How Brands Can Use Platforms to Innovate and Drive Growth
It requires strategy and discipline to perfect
At Cannes Lions, BBH founder Sir John Hegarty noted that the festival had lost its creative North Star. “I keep hearing conversations about platforms—I don’t need to catch a train. Can we talk about an idea?” He added, “Cannes is constantly changing, constantly evolving, constantly responding to the industry. Sometimes it gets it right, sometimes wrong.”
The same can be said about platforms. Companies are increasingly turning to the creative use of brands to drive growth, particularly in the adaptation of a brand as a platform to deliver experiences that consumers demand. Although broad global brand platforms may lure marketers with a deceptively simple means for engaging more consumers, the truth is that this approach requires a significant amount of strategy, discipline and management.
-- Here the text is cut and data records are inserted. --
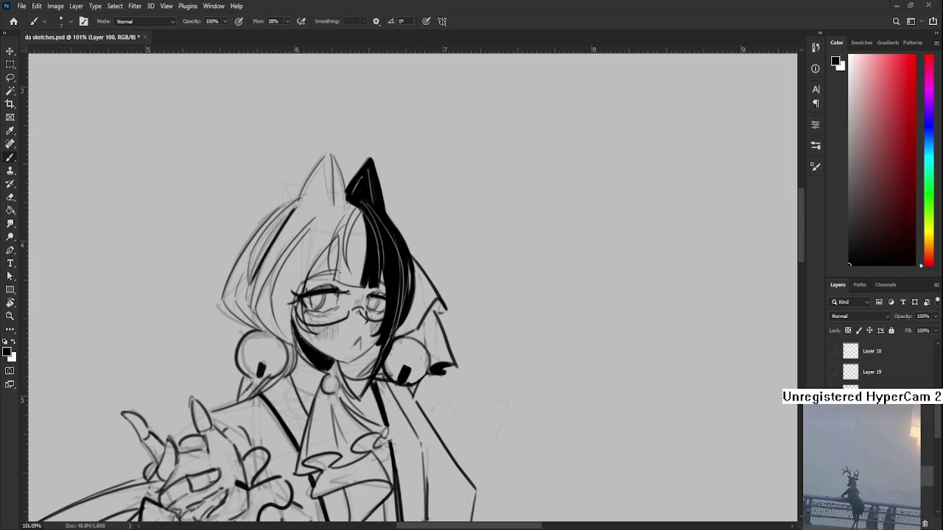
key(ctrl+z)
drag(294, 207, 249, 303)
key(ctrl+z)
key(ctrl+shift+z)
key(e)
drag(298, 206, 251, 312)
Add another short bold stroke along the left hair lock, trimming its top
key(b)
key(e)
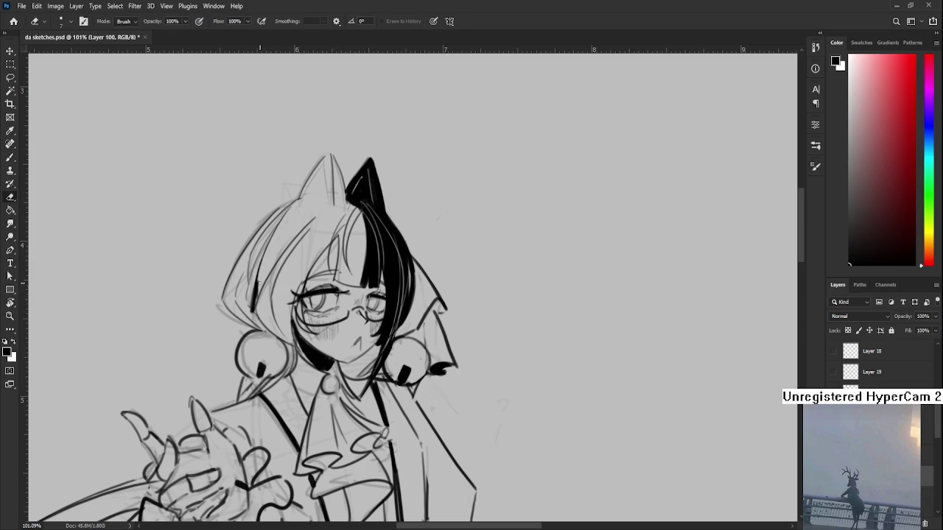
key(b)
drag(331, 205, 255, 306)
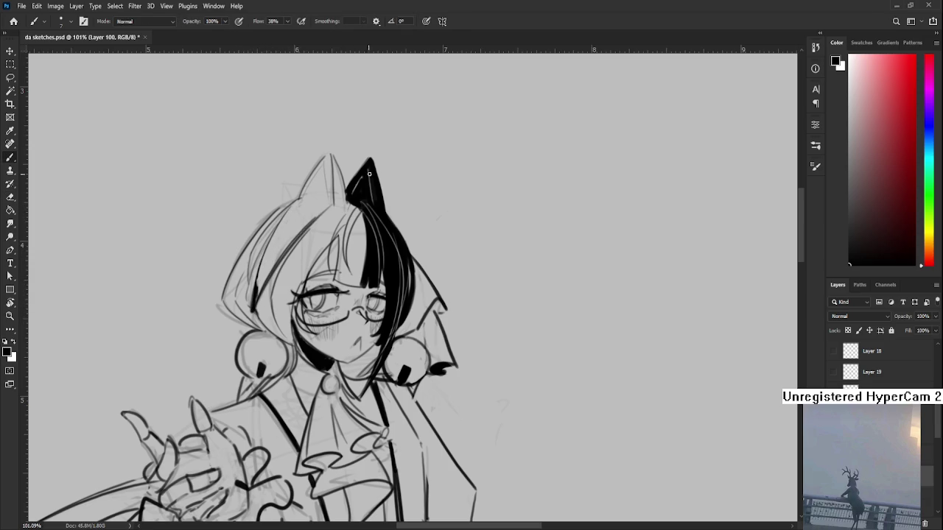
key(e)
drag(330, 205, 274, 274)
key(b)
mouse_move(307, 232)
mouse_down()
mouse_move(272, 291)
mouse_move(302, 233)
mouse_move(326, 229)
mouse_up()
key(e)
key(ctrl+minus)
key(ctrl+minus)
key(ctrl+minus)
key(ctrl+minus)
At their best, platforms such as Airbnb, Instagram and Amazon have empowered us to cooperate, co-author and co-create, bringing us closer together more efficiently and seamlessly than ever before. And as digital innovation continues to transform products, services and entire industries, these same forces are also transforming the role and meaning of brands.
Brand new world
Today, approaches to brand development often follow the lead of product innovation, focusing on the invention and launch of platforms that are enabled by technology, rather than discrete products or services. As brands pursue growth through scalable go-to-market strategies, a platform perspective has become more prevalent and mission-critical to an increasing number of brands. In turn, brands have co-opted the term “platform” as technology had years before, with many marketers and brand managers shifting their focus toward a larger and longer game offered by platforms.
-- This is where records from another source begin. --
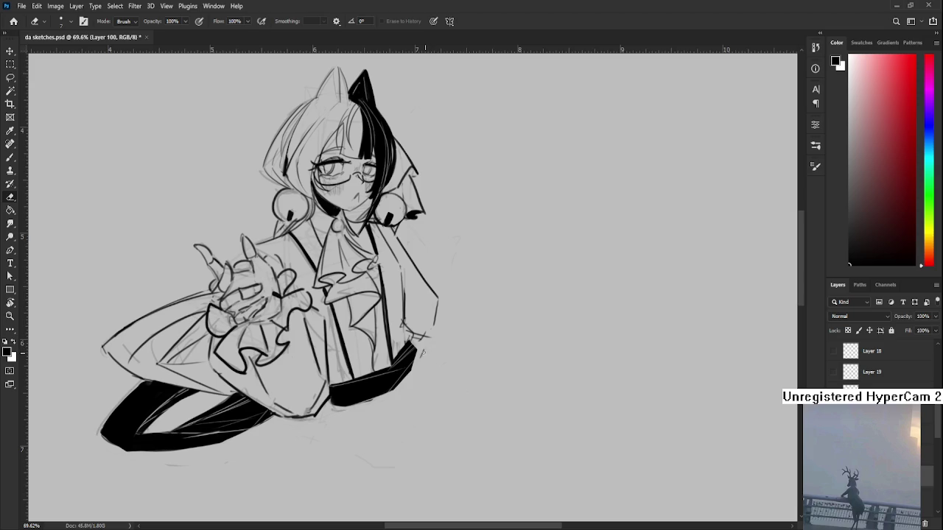
scroll(418, 251, down, 3)
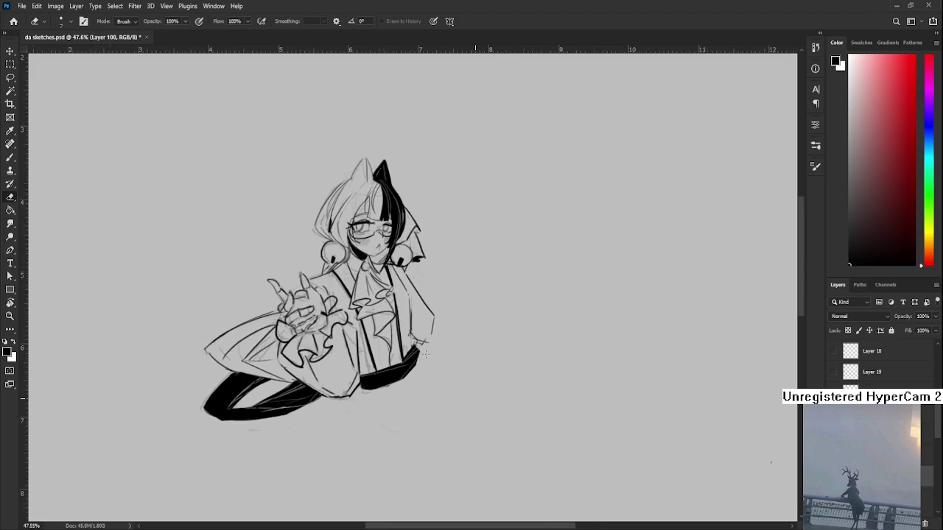
scroll(395, 250, up, 3)
drag(330, 343, 316, 372)
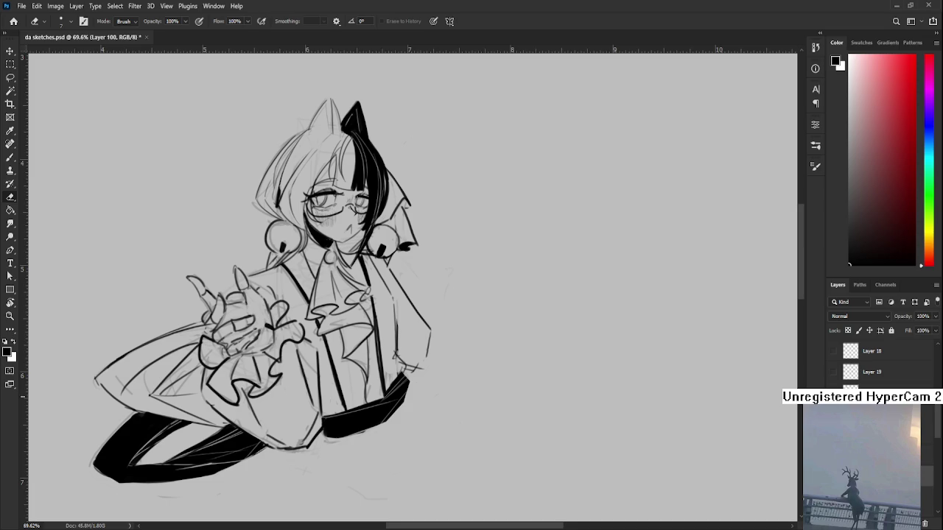
scroll(416, 354, down, 2)
scroll(416, 353, down, 1)
scroll(416, 354, down, 2)
scroll(416, 354, down, 1)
Leadership brands such as Netflix and Uber rely on flexible and adaptive brand frameworks to keep in step with the demands of innovation. With this approach, products are typically delineated in versions or releases rather than what may appear as separate products or services. Marketers not only need to deliver on the now and near-term success of their brands but also build programs, systems and identities that support and anticipate future iterations in their portfolios. Because of the accelerating speed of innovation and the fact that a platform approach to product development can have the effect of decreased differentiation, brand plays an increasingly important role in educating consumers and inspiring them to engage, upgrade or purchase.
Everything to everyone
Brand platforms can introduce the risk of lessening a brand’s ability or aptitude for delivering on consumers’ requests for greater personalization, authenticity and trust. Although technology enables a range of one-to-one capabilities, marketers must understand how to design consumer programs that truly recognize individual needs. One result is that a single brand platform services the needs of a global audience across a range of segments and product and service categories. As the saying goes: We can do anything, but we can’t do everything. This is good advice for all of us to keep in mind.
Brands are oftentimes becoming synonymous with the product or service platform they represent. The days of the House of Brands seem gone or numbered. When a single brand bears the responsibility of being all things to everyone, the result can be a brand that is difficult to manage, slower to move and less capable of delivering lasting impact. The approach also introduces potential and significant risks that other approaches to branding help to mitigate. If not carefully moderated and monitored, a customer’s trust—and their business—can be put at risk.
Riches in niches
While the wild success of a handful of global technology platforms has shown us what’s possible, we should ask whether a monolithic, branded house approach is right for all brands today. Many healthy and high-growth brands are offering great examples of how to find success through narrowing focus and increasing the personalization of their offerings.
The private, membership-based online community Raya is built upon a deep understanding of who the brand is and who its members are, an approach that seemingly forfeits the appeal of being everything to everyone in favor of delivering on a more specific value proposition for a targeted audience. Alternatively, Moleskine has changed the way that we view the notebook through a marketing approach that leads with personalization. They have effectively recast the notebook as a platform for invention and creativity while adeptly making personalization an important part of the brand experience.
Revolutionize and humanize
Great brands strive to clarify, simplify and then amplify their tangible benefits and intangible rewards, helping bring them to life in the hearts and minds of consumers in meaningful ways. But to do this effectively and sustainably, approaches to brand engagement must be nuanced and made specific to the needs of consumers who expect and demand more and more. Brands must also learn to cast off the vestiges of global technology and big data and learn to speak in a voice that is authentic and resonates with consumers. Go forth and revolutionize—but be sure to keep your wits about you.